The GST Council has been continuously working towards pruning of GST rates on goods and services. However, since such changes are being done in a piece meal manner, it has led to a state of confusion amongst the industry and catered to a potential start for prolonged litigation. Therefore, it is hoped that the Government will do a holistic review of the tax structure and spell out a concrete road map towards rationalisation of the same besides avoiding frequent changes in the GST rates.

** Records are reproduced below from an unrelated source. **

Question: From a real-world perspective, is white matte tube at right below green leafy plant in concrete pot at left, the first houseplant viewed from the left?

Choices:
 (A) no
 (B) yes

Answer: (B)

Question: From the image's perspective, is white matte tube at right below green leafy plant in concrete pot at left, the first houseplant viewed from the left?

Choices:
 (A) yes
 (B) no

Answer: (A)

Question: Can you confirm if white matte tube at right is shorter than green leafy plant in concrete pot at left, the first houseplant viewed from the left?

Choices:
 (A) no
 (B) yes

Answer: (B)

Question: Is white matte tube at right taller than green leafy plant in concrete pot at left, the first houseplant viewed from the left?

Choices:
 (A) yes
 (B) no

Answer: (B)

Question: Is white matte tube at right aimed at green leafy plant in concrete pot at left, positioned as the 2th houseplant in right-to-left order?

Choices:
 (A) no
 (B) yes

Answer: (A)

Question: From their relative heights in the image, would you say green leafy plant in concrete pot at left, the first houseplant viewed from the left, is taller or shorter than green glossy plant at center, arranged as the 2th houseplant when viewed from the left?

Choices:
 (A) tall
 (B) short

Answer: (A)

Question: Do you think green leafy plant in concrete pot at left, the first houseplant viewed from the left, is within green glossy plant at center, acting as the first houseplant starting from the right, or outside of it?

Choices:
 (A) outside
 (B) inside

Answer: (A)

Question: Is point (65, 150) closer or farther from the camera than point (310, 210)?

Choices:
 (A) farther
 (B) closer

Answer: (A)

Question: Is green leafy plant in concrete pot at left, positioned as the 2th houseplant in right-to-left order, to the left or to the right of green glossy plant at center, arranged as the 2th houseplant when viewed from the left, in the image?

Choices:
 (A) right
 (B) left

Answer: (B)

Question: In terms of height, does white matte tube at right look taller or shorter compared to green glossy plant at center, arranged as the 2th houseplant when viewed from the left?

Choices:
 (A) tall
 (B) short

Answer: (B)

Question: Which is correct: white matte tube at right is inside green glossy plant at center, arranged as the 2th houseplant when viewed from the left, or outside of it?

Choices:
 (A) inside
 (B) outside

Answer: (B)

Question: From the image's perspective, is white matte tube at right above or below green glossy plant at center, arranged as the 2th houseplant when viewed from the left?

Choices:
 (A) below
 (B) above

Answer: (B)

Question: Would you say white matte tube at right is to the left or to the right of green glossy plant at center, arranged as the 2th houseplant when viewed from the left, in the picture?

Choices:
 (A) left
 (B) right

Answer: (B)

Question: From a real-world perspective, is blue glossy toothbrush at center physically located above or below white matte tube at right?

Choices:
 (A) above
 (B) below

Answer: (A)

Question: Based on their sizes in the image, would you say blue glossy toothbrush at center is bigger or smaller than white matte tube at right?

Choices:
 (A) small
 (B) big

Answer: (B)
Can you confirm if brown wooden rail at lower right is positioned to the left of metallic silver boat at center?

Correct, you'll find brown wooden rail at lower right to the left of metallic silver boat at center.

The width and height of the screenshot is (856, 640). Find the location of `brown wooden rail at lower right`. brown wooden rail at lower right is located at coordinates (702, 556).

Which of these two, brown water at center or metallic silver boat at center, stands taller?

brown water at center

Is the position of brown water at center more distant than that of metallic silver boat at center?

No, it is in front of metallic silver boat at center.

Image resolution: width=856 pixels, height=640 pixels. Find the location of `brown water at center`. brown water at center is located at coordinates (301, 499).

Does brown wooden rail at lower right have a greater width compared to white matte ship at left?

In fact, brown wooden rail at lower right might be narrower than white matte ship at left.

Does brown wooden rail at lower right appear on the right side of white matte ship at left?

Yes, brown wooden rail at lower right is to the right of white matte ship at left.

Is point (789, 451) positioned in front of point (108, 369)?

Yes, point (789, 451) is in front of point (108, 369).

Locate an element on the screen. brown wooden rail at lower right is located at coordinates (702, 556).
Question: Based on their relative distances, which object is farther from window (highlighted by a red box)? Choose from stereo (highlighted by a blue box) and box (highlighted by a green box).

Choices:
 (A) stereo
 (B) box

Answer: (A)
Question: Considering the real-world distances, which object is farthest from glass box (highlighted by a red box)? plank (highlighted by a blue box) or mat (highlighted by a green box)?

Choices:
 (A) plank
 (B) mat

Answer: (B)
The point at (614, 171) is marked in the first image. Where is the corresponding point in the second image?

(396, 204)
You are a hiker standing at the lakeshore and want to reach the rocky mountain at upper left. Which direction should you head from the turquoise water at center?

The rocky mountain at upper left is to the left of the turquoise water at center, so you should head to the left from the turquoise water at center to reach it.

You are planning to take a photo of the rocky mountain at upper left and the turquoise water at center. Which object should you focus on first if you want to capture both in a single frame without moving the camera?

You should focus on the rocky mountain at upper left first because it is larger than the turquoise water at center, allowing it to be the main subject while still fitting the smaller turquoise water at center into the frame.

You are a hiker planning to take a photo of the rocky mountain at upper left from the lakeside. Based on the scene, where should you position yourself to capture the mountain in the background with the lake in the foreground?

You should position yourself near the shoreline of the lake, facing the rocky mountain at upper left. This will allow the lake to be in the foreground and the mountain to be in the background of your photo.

Inclusion of petroleum, alcohol and other non-GST items
The core challenge faced by the industry is the plethora of effective rates, taxes and cesses due to the exclusion of various products such as petroleum products (including high speed diesel and natural gas), alcohol, etc. The GST Council has time and again hinted that steps would be taken to include a few petroleum products within the ambit of GST. Considering that several representations have been made before the Government in this regard, it is hoped that the Government would lay down concrete steps for the inclusion of such items under GST.

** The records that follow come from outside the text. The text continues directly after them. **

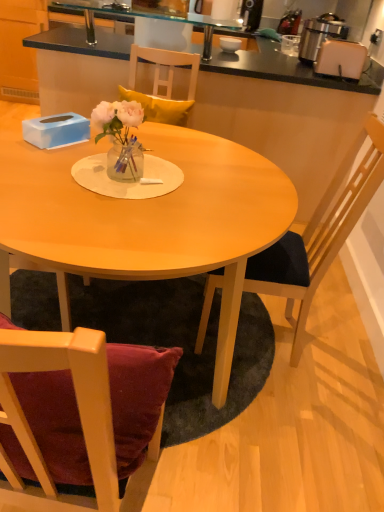
Question: From the image's perspective, is white plastic toaster at upper right above or below metallic silver toaster at upper right?

Choices:
 (A) above
 (B) below

Answer: (B)

Question: Based on their positions, is white plastic toaster at upper right located to the left or right of metallic silver toaster at upper right?

Choices:
 (A) right
 (B) left

Answer: (B)

Question: Which is nearer to the wooden table at center?

Choices:
 (A) black laminate cabinet at upper left
 (B) metallic silver toaster at upper right
 (C) wooden chair at right
 (D) clear glass vase at center
 (E) matte wood table at center

Answer: (B)

Question: Which object is positioned closest to the transparent glass sink at upper center?

Choices:
 (A) white plastic toaster at upper right
 (B) wooden chair at right
 (C) clear glass vase at center
 (D) wooden table at center
 (E) white glossy bowl at upper center

Answer: (E)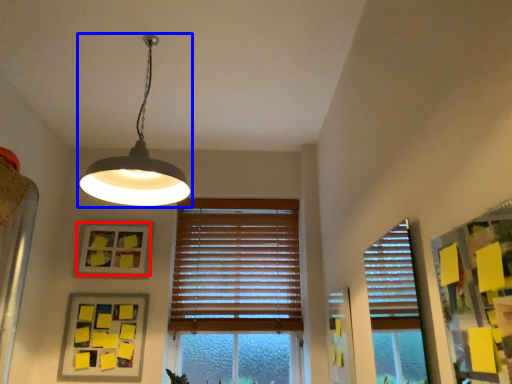
Question: Among these objects, which one is farthest to the camera, picture frame (highlighted by a red box) or lamp (highlighted by a blue box)?

Choices:
 (A) picture frame
 (B) lamp

Answer: (A)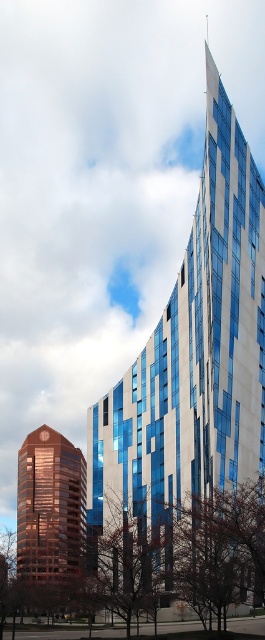
Question: Which object is farther from the camera taking this photo?

Choices:
 (A) blue glass building at center
 (B) shiny brown tower at lower left

Answer: (B)

Question: Is the position of blue glass building at center less distant than that of shiny brown tower at lower left?

Choices:
 (A) yes
 (B) no

Answer: (A)

Question: Which of the following is the farthest from the observer?

Choices:
 (A) (27, 509)
 (B) (89, 476)

Answer: (A)

Question: Is blue glass building at center to the right of shiny brown tower at lower left from the viewer's perspective?

Choices:
 (A) no
 (B) yes

Answer: (B)

Question: Is blue glass building at center above shiny brown tower at lower left?

Choices:
 (A) no
 (B) yes

Answer: (B)

Question: Which point is closer to the camera taking this photo?

Choices:
 (A) (62, 497)
 (B) (257, 321)

Answer: (B)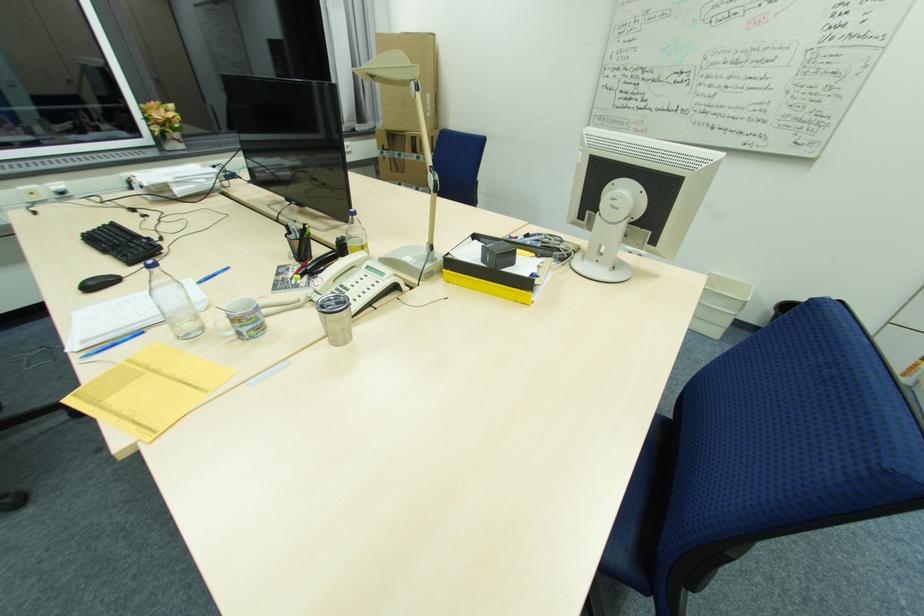
Find where to slid the black computer mouse. Please return your answer as a coordinate pair (x, y).

(99, 283)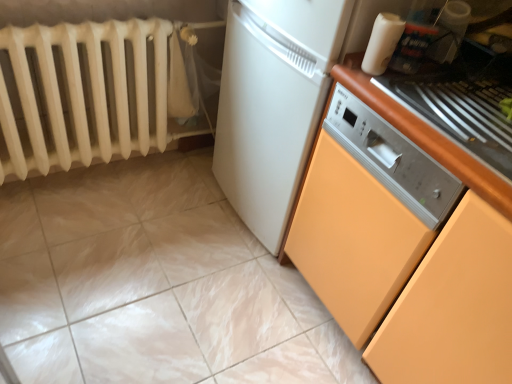
Question: Does white matte radiator at left have a lesser width compared to white glossy plastic container at upper right?

Choices:
 (A) yes
 (B) no

Answer: (B)

Question: Considering the relative positions of white matte radiator at left and white glossy plastic container at upper right in the image provided, is white matte radiator at left in front of white glossy plastic container at upper right?

Choices:
 (A) yes
 (B) no

Answer: (B)

Question: From a real-world perspective, is white matte radiator at left below white glossy plastic container at upper right?

Choices:
 (A) no
 (B) yes

Answer: (B)

Question: Is white matte radiator at left not close to white glossy plastic container at upper right?

Choices:
 (A) yes
 (B) no

Answer: (A)

Question: From a real-world perspective, does white matte radiator at left stand above white glossy plastic container at upper right?

Choices:
 (A) no
 (B) yes

Answer: (A)

Question: Does point (93, 352) appear closer or farther from the camera than point (388, 51)?

Choices:
 (A) closer
 (B) farther

Answer: (B)

Question: From the image's perspective, is white glossy tile at lower center located above or below white glossy plastic container at upper right?

Choices:
 (A) below
 (B) above

Answer: (A)

Question: Is white glossy tile at lower center taller or shorter than white glossy plastic container at upper right?

Choices:
 (A) short
 (B) tall

Answer: (A)

Question: Considering their positions, is white glossy tile at lower center located in front of or behind white glossy plastic container at upper right?

Choices:
 (A) behind
 (B) front

Answer: (B)

Question: Is white glossy plastic container at upper right wider or thinner than white glossy tile at lower center?

Choices:
 (A) wide
 (B) thin

Answer: (B)

Question: From a real-world perspective, is white glossy plastic container at upper right above or below white glossy tile at lower center?

Choices:
 (A) above
 (B) below

Answer: (A)

Question: In the image, is white glossy plastic container at upper right on the left side or the right side of white glossy tile at lower center?

Choices:
 (A) right
 (B) left

Answer: (A)

Question: Does point (401, 29) appear closer or farther from the camera than point (10, 226)?

Choices:
 (A) farther
 (B) closer

Answer: (B)

Question: Is white matte radiator at left wider or thinner than white glossy tile at lower center?

Choices:
 (A) thin
 (B) wide

Answer: (A)

Question: Which is correct: white matte radiator at left is inside white glossy tile at lower center, or outside of it?

Choices:
 (A) inside
 (B) outside

Answer: (B)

Inclusion of real estate taxes or levies
Currently, the power to levy stamp duty on real estate transactions lies with the States, leading to cascading of taxes and a rise in generation of unaccounted cash. Inclusion of real estate as a whole into GST would bring more transparency and regulation in this sector along with a probable reduction in prices of real estate.
While the Government has announced its intention of inclusion of real estate, it is hoped that the Government would also set a course for subsumation of these taxes within GST. A streamlined GST regime demands action oriented plans as well as transparency on the status of developments of such plans. With the same Government in power, it is hoped that the continuity in Government would provide an impetus in the right direction to make GST law simpler and seamless.
Mekhla Anand is Partner and Rupa Roy is Associate, Cyril Amarchand Mangaldas. The views expressed are the authors’ own.